======== SUPPLIED TEXT

Building Hashtags On Instagram Into a Wider Content Strategy
Hashtags on Instagram work best when they are not treated as a standalone task bolted on after content creation. If a business already produces video content for YouTube or Reels, choosing consistent, on-topic hashtags across both platforms extends the reach of a single piece of content rather than requiring entirely separate work for each channel. Hashtag choices should also align with the themes used in a broader content marketing plan, so the small number of tags available on each post still reinforces a consistent topic over time.
For agencies and SMEs offering several services, such as web design, video production, or digital training, choosing a tighter, more specific hashtag for each individual post, rather than a single generic set reused everywhere, helps reach distinct audience segments even within the new five-tag limit.
Ciaran Connolly, founder of ProfileTree, notes that the businesses seeing the best results treat their hashtag approach as a living document rather than a one-off setup, testing, measuring, and adjusting on a regular cycle rather than leaving it untouched for months at a time. That discipline matters more, not less, now that each post only has five hashtags to work with.
Scaling a Hashtag Strategy With Professional Support
A well-chosen set of five hashtags is a starting point, not a finished strategy, particularly under a system that now rewards precision far more than volume. The businesses seeing consistent results treat hashtags on Instagram as one part of a measured, ongoing approach: testing which combinations perform for specific content types, tracking which posts actually drive enquiries, and adjusting regularly rather than setting a list once and leaving it alone.
For SMEs across Northern Ireland, Ireland, and the UK who want this handled as part of a wider digital marketing strategy rather than a standalone task, ProfileTree’s social media marketing team brings the research, testing, and reporting structure needed to keep a hashtag approach current and genuinely contributing to business growth, rather than relying on outdated habits the platform has since moved past.
Frequently Asked Questions
How many hashtags can I use on Instagram now?
A maximum of five per post or Reel. Instagram introduced this hard cap in December 2025, reduced from the previous limit of 30. Attempting to add more will either prevent the post from publishing or automatically remove the excess tags.
Do hashtags on Instagram still help with reach?
Not in the way they used to. Instagram’s own leadership has said that hashtags no longer meaningfully increase reach on their own; their main role now is to help the algorithm categorise content accurately. They still support discovery for niche content and smaller accounts, but content quality, watch time, and engagement carry far more weight in the distribution process.
Is it better to put hashtags in the caption or the first comment?
Both are treated the same for discovery purposes, so it comes down to preference. Captions keep hashtags visible and simple to edit. The first comment keeps the caption text cleaner, but the limit of five hashtags applies to the combined total, not per location.
How do I find hashtags relevant to the UK and Ireland?
Combining a service or product term with a location, such as #BelfastFoodie or #DublinSmallBusiness, surfaces far more regionally relevant options than searching for generic global trending tags. Reviewing what comparable local businesses use consistently is also a reliable starting point.
Should a business still use a branded hashtag?
Yes. A branded hashtag remains useful for tracking and collecting content that mentions the business, even at lower volume, and gives customers a consistent tag to use. With only five hashtag slots per post, it is worth using one of them on a branded tag fairly consistently rather than treating it as optional.

================

* PROBLEMS TO WORK ON *
(1) Based on the Instagram hashtag text, decide whether each statement holds. Answer yes or no, and quote the words from the text that settle it.
(a) Instagram's five-hashtag cap replaced an earlier limit of 30.
(b) Hashtags placed in the first comment count separately from hashtags in the caption.
(c) The text calls a branded hashtag optional.
(2) According to the Instagram hashtag text, when did Instagram introduce its hard cap on hashtags per post?
The lines that come after this point aren't needed for any of this work.

======== RAW DATA

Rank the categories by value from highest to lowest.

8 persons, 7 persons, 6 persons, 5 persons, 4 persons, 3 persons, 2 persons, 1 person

================

* SOLUTIONS *
(1)
(a) Yes: "reduced from the previous limit of 30."
(b) No: "the limit of five hashtags applies to the combined total, not per location."
(c) No: "it is worth using one of them on a branded tag fairly consistently rather than treating it as optional."

(2) December 2025.